CONSIGNES:
**a.** Les affirmations suivantes concordent-elles avec le texte sur la mortalité à Amsterdam ? Répondez par oui ou non et citez les mots du texte qui tranchent. (i) M. de Wolff dirige actuellement le bureau de statistique de la ville d'Amsterdam. (ii) M. Meerdink a fait sa thèse à l'Université d'Amsterdam. (iii) Les résultats sur la mortalité par professions sont présentés dans ce travail.
**b.** Relevez tous les noms cités dans le texte sur la mortalité à Amsterdam pour illustrer les efforts entrepris afin de mesurer la mortalité selon les classes sociales.

TEXTE À ÉTUDIER:
-----
La mortalité à Amsterdam selon les quartiers

par J. Meerdink  Du même auteur

      P. De Wolff  Du même auteur

Résumé

La mesure de la mortalité suivant les classes sociales est à la fois d’un intérêt puissant et d’une exécution très difficile. Dans son récent ouvrage, le professeur soviétique Boïarski reproche à la démographie capitaliste de négliger ce phénomène. C’est sous-estimer quelque peu les difficultés de sa mesure et les efforts entrepris dans ce sens, de Villermé à Dublin en passant par Bertillon et Hersch (1). L’observation de divers quartiers d’une ville fournit une solution assez satisfaisante de la question. La mortalité par professions est un autre moyen d’approche. Tous deux ont été employés par MM. de Wolff et Meerdink. M. de Wolff, chargé de cours à l’Université d’Amsterdam, a attiré l’attention par divers travaux économiques et statistiques, notamment sur le chômage technologique et les transports urbains. Il est actuellement directeur du bureau de statistique de la ville d’Amsterdam. Juriste de mérite, M. J. Meerdink a fait sa thèse, à l’Université d’Utrecht, sur le déclin de la natalité. Attaché depuis 1941 au bureau de statistique d’Amsterdam, il est, depuis 1947, directeur-adjoint de ce bureau. C’est le lieu de rappeler ici que certaines grandes villes européennes ont des bureaux de statistique remarquablement organisés qui contribuent puissamment à la bonne gestion. Considérable est le retard des villes françaises sur ce point. MM. de Wolff et Meerdink donnent ici les résultats* qu’ils ont obtenus sur la mortalité par quartiers; les recherches sur la mortalité par professions sont encore en cours; leurs résultats ne seront publiés qu’ultérieurement. Mais déjà cette première étape est fertile en enseignements dont l’intérêt déborde largement le cadre de la capitale des Pays-Bas.
-----
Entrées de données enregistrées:
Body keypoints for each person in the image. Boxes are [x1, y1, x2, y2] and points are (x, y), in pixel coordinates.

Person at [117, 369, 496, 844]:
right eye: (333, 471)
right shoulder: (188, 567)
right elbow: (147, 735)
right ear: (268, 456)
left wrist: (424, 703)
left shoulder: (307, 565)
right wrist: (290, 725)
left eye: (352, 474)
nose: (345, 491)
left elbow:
-----
CORRIGÉ:
**a.**
(i) Oui : « Il est actuellement directeur du bureau de statistique de la ville d’Amsterdam. »
(ii) Non : « a fait sa thèse, à l’Université d’Utrecht, sur le déclin de la natalité »
(iii) Non : « les recherches sur la mortalité par professions sont encore en cours; leurs résultats ne seront publiés qu’ultérieurement »

**b.** Villermé, Dublin, Bertillon, Hersch